> Set exercise 1
Name every subject that, according to the text on Paxton Hibben, he published a book about.
> Set exercise 2
Per the text on Paxton Hibben, where is he buried?
> Set exercise 3
Using the text on Paxton Hibben, explain why it calls his career short but eventful.

> Extracted text

Paxton Hibben
Paxton Hibben | |
---|---|
Birth name | Paxton Pattison Hibben |
Born |
Indianapolis, Indiana, United States | December 5, 1880
Died |
December 5, 1928 48) New York, United States | (aged
Buried at | Moscow's Novodevichiy Monastery Cemetery |
Allegiance | US |
Service/branch | United States Army |
Years of service | 1917-1924 |
Rank | captain |
Battles/wars | World War I |
Other work | Diplomat, journalist and author |
Paxton Pattison Hibben (December 5, 1880 - December 5, 1928) had a short but eventful career as a diplomat, journalist, author and humanitarian. After graduation from college he received a diplomatic appointment and served for seven years at a number of foreign posts. He then joined the Progressive Party and assisted Theodore Roosevelt in his 1912 presidential campaign. Hibben became a roving war correspondent in World War I, reporting on military action from several European fronts. He served on a military relief commission in Armenia after the war, and went on to assist the Red Cross in its efforts to rescue children in the Russian famine of 1921-23. Hibben wrote extensively on politics and international affairs, and published books on the Russian famine, the Greek monarchy, Henry Ward Beecher and William Jennings Bryan. His untimely death at age forty-eight was honored by the Russian government with a hero's burial in a Moscow cemetery.

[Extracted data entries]

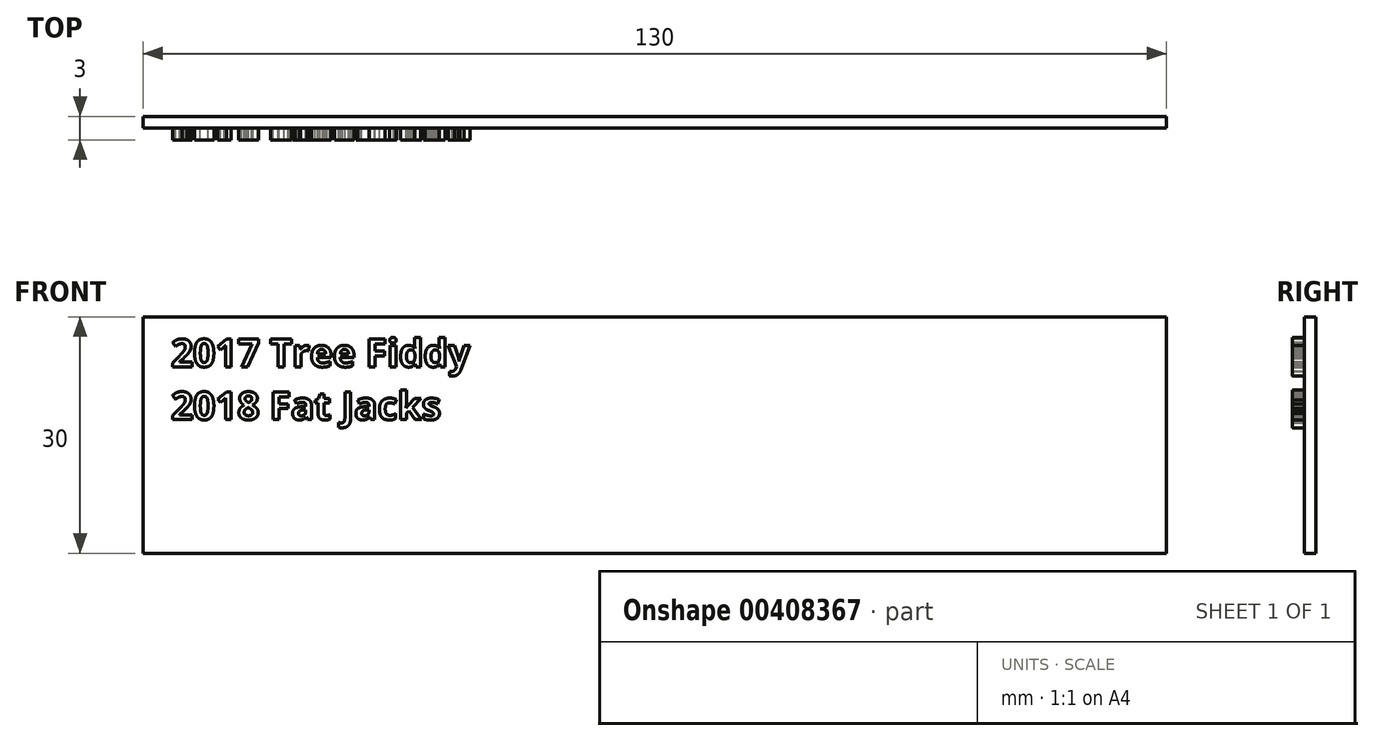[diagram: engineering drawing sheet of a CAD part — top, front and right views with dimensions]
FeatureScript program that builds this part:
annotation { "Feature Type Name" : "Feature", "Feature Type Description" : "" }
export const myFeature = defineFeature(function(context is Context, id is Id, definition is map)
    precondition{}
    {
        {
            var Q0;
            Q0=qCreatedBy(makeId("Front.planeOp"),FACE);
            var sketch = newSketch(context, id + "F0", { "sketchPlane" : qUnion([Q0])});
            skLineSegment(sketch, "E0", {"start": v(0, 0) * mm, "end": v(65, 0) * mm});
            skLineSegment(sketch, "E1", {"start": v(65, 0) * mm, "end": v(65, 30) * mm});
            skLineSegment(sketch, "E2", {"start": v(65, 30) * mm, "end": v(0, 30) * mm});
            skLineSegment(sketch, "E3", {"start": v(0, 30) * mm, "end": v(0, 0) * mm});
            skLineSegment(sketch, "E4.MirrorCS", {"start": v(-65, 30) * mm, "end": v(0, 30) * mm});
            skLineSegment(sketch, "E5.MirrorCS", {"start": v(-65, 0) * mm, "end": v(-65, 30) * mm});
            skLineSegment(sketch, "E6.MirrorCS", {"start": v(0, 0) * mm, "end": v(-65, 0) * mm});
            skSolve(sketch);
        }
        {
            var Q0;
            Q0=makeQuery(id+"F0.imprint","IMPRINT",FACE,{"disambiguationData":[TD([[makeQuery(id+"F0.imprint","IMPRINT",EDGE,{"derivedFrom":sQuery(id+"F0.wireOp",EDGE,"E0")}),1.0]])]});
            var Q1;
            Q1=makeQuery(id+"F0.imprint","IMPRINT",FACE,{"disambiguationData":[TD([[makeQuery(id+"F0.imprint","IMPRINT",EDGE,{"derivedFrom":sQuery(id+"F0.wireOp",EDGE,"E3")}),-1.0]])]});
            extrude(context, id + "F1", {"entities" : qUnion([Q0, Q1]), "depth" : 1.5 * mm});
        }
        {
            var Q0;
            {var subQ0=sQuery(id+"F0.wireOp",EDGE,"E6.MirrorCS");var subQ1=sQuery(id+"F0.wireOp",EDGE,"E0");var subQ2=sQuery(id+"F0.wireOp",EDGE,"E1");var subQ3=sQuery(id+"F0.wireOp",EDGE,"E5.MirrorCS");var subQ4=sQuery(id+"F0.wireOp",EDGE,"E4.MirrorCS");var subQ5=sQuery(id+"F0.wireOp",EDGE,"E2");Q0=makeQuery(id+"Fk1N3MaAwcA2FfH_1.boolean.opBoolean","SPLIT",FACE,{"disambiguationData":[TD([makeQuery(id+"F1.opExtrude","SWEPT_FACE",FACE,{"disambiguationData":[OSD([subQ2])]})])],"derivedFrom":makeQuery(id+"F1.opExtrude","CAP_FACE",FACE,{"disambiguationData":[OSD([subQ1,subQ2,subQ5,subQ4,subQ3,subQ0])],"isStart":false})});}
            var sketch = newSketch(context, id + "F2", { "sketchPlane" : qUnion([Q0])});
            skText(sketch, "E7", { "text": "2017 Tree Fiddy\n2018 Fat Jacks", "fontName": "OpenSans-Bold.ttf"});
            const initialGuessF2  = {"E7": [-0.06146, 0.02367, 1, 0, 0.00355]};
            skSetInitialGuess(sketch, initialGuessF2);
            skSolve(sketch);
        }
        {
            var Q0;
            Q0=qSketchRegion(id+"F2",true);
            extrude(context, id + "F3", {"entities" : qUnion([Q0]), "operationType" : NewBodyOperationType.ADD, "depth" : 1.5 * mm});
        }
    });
...
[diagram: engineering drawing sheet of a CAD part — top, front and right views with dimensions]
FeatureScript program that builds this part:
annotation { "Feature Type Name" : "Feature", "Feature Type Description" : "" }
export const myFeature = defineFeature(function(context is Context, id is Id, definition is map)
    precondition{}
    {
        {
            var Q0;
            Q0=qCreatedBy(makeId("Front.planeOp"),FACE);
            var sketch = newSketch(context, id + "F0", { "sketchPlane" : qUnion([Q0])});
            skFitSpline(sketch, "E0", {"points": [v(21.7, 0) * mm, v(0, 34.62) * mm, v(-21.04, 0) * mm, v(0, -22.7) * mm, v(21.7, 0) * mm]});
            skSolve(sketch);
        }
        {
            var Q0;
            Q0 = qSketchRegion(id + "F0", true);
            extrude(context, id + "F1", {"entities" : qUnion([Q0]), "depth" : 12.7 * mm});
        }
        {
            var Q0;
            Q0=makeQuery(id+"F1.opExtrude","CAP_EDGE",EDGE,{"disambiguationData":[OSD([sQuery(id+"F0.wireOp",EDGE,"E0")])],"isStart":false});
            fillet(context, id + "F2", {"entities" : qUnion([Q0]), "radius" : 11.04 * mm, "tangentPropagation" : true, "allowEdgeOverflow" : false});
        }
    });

> Final result 1
The Russian famine, the Greek monarchy, Henry Ward Beecher, William Jennings Bryan

> Final result 2
Moscow's Novodevichiy Monastery Cemetery

> Final result 3
It was short because he died at age forty-eight. It was eventful because he served seven years at foreign diplomatic posts, helped Theodore Roosevelt's 1912 campaign, and reported from several European fronts in World War I. He also served on a relief commission in Armenia, helped the Red Cross rescue children in the Russian famine, and wrote books.